Menurut berita tentang diskusi SATUPENA soal hisab dan rukyat, KH Mukti Ali Qusyairi lulusan universitas mana?

- _TEKS SUMBER_:
»»

Diskusi SATUPENA, KH Mukti Ali Qusyairi: NU dan Muhammadiyah Pernah Pakai Metode yang Sama untuk Hari Keagamaan

  • Bagikan
KH Mukti Ali Qusyairi. (Internet)

HARIANINDONESIA.ID – Dalam sejarahnya, NU dan Muhammadiyah pernah memakai metode yang sama untuk menentukan hari besar keagamaan.

Hal itu diungkapkan KH Mukti Ali Qusyairi, lulusan Universitas Al-Azhar Mesir sebagai pembicara dalam diskusi entang duduk perkara hisab dan rukyat yang berlangsung di Jakarta, Kamis malam, 28 Maret 2024.

Diskusi yang menghadirkan KH Mukti Ali Qusyairi itu diselenggarakan oleh Perkumpulan Penulis Indonesia SATUPENA, yang diketuai Denny JA.

««

- _BAGIAN DATA_:
»»

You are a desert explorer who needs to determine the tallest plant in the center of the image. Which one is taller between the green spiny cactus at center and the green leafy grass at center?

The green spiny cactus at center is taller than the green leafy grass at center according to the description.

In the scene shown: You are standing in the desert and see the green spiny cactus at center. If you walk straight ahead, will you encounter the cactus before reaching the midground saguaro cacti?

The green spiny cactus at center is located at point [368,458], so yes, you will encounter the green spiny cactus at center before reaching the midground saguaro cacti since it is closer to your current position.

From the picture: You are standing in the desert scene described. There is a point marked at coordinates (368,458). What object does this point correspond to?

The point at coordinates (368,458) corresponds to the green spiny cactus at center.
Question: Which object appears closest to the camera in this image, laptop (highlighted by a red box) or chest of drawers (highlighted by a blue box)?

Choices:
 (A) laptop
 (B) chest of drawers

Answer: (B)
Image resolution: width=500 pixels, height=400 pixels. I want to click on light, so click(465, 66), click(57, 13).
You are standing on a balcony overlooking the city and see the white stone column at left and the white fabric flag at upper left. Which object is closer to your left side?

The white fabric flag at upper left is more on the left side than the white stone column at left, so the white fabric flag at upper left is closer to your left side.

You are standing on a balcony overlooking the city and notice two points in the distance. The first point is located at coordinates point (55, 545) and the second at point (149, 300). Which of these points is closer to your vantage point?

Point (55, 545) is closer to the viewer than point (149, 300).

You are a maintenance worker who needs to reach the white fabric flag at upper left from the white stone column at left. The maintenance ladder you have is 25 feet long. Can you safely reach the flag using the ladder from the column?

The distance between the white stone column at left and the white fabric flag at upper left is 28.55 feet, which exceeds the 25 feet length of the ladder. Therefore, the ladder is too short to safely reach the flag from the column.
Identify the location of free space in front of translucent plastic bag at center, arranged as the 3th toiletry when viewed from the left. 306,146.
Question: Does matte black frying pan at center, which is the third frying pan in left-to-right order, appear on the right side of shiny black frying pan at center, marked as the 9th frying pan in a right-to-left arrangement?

««

- _JAWABAN LATIHAN_: Universitas Al-Azhar Mesir.